The title by itself hints at the personal approach adopted by a
man, an archaeologist, as he explored dimensions and sensations
that were foreign to the field of scientific research. For the archaeologist
Mario Bizzarri it was a chance to give free rein to his
imagination as he offered the reader a personal tour rather than a
guidebook, one that even today, so many years later, opens the
door on the intriguing world of archaeology and Etruscology.
In the preamble to Magica Etruria the reader is immediately
told that: “This book is not a treatise on Etruscology... Nor is it a
detailed handbook on Etruscan antiquities... Lastly this book is
not a complete itinerary of the places in Etruria, to be used by a
reader as a vade mecum in touring the region.
What then is this book? It is simply a sort of capricious wandering
through the dead and living cities of Etruria, calling forth
from the one and the other a confirmation of the permanent
validity of an intimate dialogue between the human spirit and
what remains of that antique world.” The chapters written by
Mario Bizzarri reflect his “intimate dialogue” with the sites he
was most familiar with and which he saw in a way that makes his
writing akin to that of George Dennis and D.H.Lawrence.
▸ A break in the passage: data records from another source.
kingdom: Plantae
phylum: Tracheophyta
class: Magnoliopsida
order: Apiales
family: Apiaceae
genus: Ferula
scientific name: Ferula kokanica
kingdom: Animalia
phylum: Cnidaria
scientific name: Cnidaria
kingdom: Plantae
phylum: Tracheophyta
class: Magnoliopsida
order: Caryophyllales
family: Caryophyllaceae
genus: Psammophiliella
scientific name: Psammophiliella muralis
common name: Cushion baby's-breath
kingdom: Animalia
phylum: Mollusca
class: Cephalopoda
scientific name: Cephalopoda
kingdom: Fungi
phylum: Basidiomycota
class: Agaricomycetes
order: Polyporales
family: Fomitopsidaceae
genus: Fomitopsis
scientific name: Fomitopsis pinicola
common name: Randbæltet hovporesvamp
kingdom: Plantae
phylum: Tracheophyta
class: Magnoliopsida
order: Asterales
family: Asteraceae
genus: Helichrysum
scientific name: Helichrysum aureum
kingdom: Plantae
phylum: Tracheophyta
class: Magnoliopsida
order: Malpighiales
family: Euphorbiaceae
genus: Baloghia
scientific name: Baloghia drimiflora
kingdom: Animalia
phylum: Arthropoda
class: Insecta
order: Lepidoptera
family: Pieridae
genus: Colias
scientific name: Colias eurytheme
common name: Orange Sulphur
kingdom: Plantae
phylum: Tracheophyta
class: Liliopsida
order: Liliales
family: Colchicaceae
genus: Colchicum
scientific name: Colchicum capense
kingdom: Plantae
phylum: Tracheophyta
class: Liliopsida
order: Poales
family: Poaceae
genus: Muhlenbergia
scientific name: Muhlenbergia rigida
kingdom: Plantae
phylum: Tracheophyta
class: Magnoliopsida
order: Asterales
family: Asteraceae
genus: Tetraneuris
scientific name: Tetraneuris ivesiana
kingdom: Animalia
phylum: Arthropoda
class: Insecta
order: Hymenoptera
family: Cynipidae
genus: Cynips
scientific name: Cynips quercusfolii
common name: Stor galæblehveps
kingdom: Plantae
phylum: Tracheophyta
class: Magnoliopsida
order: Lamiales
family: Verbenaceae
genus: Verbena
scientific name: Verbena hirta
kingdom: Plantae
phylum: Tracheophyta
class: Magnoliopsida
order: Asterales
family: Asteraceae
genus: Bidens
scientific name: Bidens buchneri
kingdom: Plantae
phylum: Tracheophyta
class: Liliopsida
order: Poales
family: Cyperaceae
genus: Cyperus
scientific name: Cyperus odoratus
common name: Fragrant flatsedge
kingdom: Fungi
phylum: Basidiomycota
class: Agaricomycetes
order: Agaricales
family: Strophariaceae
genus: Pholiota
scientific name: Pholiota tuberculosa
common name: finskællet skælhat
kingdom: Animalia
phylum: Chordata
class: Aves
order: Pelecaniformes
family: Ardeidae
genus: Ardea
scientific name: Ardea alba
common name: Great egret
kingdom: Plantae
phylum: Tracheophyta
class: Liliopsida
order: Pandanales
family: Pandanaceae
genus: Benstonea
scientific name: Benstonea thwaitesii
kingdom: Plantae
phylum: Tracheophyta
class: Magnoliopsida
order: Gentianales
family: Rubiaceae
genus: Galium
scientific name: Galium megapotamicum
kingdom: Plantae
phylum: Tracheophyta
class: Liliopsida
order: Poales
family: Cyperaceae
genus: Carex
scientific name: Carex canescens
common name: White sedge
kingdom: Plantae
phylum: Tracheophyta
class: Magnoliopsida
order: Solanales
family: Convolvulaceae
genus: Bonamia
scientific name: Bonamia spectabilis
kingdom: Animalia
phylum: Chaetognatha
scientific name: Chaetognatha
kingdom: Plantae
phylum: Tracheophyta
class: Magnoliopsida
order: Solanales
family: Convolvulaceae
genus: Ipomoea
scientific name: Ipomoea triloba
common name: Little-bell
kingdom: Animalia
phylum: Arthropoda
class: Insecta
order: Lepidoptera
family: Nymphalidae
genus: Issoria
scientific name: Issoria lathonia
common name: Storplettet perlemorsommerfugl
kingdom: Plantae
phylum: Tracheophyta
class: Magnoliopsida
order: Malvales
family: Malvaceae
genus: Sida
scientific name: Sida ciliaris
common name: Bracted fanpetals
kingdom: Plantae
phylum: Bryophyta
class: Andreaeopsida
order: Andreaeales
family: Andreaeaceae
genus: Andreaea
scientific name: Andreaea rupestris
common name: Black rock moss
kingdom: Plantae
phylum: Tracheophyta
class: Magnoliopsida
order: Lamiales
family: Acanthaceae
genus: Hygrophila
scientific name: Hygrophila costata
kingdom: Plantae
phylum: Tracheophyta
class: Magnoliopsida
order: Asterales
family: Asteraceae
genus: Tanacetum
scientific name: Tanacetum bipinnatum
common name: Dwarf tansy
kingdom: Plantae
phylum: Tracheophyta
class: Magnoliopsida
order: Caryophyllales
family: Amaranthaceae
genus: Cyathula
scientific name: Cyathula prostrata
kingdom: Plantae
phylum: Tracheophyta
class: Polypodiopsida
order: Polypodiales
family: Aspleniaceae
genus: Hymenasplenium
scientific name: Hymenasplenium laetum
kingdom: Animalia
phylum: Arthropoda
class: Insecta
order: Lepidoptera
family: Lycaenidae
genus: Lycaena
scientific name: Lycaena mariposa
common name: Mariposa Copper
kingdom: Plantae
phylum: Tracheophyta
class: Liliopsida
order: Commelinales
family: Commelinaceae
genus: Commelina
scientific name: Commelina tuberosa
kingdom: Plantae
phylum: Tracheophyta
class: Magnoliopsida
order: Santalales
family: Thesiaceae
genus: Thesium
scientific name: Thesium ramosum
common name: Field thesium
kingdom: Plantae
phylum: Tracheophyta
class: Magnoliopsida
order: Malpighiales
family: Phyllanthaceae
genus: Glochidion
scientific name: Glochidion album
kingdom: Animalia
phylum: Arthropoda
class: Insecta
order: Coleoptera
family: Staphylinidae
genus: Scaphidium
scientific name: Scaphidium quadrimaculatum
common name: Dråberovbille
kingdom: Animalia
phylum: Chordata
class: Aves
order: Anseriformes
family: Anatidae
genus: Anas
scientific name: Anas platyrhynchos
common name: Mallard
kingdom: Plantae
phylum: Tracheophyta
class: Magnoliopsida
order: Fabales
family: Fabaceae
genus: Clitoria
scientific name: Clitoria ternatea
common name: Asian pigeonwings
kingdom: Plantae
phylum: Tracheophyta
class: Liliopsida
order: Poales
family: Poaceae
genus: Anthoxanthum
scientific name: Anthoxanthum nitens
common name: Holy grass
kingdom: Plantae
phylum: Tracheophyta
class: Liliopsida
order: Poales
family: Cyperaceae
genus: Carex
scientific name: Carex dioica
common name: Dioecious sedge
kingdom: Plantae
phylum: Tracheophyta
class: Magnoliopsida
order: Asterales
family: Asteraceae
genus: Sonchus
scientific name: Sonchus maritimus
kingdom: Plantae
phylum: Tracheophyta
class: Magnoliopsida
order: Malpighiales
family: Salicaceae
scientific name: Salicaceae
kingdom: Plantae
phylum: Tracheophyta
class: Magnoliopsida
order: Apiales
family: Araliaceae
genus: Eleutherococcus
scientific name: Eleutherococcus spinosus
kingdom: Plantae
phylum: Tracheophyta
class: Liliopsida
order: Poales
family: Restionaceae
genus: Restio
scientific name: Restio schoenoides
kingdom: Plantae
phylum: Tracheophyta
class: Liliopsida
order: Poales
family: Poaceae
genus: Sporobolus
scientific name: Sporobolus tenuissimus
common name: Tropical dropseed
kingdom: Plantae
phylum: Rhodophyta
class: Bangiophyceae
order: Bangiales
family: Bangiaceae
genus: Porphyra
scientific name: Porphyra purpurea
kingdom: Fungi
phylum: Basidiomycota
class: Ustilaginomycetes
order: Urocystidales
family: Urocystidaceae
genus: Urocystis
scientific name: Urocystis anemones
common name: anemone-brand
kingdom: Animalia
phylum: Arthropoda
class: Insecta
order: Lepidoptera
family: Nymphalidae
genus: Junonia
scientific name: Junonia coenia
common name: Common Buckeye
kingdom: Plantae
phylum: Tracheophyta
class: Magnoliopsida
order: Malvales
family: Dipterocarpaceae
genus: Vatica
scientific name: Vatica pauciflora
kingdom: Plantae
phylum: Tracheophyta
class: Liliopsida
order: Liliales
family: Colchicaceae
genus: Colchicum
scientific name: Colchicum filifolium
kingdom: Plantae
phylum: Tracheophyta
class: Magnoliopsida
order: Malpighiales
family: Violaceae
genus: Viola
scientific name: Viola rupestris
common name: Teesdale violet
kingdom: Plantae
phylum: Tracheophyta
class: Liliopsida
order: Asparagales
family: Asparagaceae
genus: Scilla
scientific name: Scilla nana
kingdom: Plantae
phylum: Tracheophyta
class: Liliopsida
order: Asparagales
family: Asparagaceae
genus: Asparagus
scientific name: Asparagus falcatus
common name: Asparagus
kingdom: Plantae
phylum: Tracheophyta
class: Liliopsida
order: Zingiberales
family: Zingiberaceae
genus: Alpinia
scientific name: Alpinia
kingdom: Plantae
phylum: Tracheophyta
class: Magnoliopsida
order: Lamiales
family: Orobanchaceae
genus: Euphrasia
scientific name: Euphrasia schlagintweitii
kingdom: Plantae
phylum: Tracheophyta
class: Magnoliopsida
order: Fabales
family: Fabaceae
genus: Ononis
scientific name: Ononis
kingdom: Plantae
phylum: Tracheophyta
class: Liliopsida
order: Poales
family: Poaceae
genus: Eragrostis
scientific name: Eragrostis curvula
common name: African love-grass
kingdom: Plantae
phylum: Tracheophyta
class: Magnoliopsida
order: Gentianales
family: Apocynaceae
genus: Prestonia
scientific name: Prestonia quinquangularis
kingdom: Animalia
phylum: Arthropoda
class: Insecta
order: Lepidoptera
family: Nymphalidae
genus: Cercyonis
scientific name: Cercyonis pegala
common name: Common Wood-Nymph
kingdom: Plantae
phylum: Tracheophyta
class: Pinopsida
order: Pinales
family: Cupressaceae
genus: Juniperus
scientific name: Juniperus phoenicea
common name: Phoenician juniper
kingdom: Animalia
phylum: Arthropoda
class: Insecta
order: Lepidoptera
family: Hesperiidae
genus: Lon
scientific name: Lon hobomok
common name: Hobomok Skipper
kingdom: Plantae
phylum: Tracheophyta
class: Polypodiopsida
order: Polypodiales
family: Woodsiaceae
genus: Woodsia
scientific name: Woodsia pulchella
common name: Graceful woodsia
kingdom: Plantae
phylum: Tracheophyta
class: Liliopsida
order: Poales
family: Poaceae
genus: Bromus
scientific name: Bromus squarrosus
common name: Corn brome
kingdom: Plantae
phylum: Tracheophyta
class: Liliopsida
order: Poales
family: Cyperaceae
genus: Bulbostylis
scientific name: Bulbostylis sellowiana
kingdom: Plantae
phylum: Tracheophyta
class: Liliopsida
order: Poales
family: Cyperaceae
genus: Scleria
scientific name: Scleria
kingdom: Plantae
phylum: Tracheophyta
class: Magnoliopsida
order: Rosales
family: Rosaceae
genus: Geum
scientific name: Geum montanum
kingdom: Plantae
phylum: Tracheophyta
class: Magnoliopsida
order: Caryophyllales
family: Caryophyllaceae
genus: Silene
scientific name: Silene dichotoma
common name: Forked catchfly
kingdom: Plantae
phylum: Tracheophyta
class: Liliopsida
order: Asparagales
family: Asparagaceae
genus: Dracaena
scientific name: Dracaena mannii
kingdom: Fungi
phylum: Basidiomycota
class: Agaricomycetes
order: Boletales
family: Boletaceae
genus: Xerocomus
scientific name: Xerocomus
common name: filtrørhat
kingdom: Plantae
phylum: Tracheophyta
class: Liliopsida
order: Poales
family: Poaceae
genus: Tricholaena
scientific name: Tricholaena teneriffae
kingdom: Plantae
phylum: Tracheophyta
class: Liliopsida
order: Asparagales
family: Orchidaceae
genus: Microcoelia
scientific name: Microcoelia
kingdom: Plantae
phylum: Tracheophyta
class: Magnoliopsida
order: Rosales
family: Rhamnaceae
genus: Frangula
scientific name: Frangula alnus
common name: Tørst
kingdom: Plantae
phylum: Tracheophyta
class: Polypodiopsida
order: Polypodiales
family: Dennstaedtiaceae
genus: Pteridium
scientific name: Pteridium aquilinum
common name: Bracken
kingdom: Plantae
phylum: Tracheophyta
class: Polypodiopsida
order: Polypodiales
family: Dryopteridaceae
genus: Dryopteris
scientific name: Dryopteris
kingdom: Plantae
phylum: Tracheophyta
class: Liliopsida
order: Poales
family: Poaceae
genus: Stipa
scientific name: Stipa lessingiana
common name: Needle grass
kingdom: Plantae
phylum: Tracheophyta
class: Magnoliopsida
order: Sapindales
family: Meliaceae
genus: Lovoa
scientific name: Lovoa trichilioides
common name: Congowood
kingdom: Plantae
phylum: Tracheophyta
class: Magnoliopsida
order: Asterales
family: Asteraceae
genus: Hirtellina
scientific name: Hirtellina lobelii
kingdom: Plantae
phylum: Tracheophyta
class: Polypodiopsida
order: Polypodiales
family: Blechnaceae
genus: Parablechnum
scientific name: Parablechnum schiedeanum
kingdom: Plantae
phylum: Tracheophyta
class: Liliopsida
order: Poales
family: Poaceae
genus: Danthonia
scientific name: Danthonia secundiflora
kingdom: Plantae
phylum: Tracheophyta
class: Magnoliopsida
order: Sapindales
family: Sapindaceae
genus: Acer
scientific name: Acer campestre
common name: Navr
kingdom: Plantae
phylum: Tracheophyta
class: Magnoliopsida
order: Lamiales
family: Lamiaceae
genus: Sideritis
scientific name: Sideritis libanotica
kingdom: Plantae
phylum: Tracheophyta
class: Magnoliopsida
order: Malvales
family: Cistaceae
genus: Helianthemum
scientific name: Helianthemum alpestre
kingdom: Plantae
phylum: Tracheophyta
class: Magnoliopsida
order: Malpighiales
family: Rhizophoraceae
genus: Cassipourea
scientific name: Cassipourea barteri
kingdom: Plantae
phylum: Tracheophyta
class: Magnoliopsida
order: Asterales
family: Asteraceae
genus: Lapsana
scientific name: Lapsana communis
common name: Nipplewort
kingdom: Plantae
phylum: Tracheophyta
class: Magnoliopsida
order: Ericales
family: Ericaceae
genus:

In 1950 he admitted in a letter to a friend that his vision of
archaeology was still romantic. “What fascinates me most is an
open dig with the ruins ‘in situ’. It is the ‘living museums’ that I
like, not those orderly cemeteries of which we are the diligent
gravediggers. The ‘captured’ object put behind glass gives me a
deep feeling of melancholy and a vague sense of guilt.”